Directive
Write out the lines of the entries word for word, starting at the first line and ending at the line that contains "genus: Selaginella". Include both of those lines.

(Saved entries)
________________________
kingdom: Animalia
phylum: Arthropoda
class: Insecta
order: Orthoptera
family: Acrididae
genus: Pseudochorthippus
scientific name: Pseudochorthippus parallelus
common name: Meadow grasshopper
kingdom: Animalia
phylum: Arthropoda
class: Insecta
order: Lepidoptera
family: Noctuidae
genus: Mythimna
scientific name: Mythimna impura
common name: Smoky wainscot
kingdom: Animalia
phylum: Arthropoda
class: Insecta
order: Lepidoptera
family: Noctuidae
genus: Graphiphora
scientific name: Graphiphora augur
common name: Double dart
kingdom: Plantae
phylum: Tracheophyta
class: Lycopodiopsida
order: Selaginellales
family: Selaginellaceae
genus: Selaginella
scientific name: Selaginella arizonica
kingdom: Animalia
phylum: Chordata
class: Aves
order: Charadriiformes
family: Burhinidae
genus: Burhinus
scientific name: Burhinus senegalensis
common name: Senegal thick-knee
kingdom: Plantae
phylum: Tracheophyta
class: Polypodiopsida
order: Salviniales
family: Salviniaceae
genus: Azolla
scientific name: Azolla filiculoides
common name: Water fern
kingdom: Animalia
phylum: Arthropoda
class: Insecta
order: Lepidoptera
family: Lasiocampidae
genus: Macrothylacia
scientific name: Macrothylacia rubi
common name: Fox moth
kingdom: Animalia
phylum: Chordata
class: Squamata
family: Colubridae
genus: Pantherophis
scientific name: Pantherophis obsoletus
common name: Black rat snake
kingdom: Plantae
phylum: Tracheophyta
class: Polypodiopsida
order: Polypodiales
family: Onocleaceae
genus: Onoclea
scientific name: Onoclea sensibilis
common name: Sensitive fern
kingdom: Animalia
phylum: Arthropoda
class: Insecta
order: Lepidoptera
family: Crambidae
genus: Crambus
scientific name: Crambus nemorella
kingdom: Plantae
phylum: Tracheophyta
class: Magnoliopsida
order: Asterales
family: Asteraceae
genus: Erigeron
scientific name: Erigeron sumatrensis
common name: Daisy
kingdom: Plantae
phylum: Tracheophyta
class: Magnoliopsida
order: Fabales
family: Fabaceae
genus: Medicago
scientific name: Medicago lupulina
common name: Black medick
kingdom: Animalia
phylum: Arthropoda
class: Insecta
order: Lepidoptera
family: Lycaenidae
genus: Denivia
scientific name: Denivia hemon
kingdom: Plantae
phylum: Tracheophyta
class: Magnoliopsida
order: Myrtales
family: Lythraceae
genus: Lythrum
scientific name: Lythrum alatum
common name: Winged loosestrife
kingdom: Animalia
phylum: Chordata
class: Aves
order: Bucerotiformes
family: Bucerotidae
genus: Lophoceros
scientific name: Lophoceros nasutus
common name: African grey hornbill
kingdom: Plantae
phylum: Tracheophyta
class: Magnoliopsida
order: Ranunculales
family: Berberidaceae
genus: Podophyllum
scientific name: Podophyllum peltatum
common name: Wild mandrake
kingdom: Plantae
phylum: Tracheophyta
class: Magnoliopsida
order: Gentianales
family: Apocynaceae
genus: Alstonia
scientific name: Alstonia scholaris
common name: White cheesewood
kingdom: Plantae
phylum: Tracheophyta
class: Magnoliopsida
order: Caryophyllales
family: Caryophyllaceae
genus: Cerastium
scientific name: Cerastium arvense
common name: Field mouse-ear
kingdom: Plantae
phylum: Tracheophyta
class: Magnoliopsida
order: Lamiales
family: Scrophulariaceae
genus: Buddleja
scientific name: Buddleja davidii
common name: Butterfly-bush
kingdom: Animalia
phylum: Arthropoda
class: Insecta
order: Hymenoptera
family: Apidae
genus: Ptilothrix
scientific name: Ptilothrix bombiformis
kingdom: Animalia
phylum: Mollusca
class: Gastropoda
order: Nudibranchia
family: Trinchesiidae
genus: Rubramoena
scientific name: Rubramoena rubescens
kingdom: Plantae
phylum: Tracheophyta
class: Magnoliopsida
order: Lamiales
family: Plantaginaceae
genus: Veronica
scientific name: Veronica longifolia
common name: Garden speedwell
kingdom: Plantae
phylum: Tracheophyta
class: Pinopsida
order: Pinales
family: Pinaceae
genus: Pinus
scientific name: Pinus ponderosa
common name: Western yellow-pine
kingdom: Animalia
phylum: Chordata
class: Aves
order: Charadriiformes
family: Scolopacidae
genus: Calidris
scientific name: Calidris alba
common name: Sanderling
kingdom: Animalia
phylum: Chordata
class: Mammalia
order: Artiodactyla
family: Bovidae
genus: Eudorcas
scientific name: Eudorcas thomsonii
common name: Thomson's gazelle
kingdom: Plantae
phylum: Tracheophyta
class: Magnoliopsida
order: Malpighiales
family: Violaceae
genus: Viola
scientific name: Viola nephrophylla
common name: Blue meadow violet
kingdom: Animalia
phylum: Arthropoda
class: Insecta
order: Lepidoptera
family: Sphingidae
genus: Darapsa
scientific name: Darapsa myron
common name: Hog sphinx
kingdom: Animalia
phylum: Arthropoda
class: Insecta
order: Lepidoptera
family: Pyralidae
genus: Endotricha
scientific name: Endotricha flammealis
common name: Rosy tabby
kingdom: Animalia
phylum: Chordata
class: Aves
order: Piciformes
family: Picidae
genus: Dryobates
________________________
Task answer
kingdom: Animalia
phylum: Arthropoda
class: Insecta
order: Orthoptera
family: Acrididae
genus: Pseudochorthippus
scientific name: Pseudochorthippus parallelus
common name: Meadow grasshopper
kingdom: Animalia
phylum: Arthropoda
class: Insecta
order: Lepidoptera
family: Noctuidae
genus: Mythimna
scientific name: Mythimna impura
common name: Smoky wainscot
kingdom: Animalia
phylum: Arthropoda
class: Insecta
order: Lepidoptera
family: Noctuidae
genus: Graphiphora
scientific name: Graphiphora augur
common name: Double dart
kingdom: Plantae
phylum: Tracheophyta
class: Lycopodiopsida
order: Selaginellales
family: Selaginellaceae
genus: Selaginella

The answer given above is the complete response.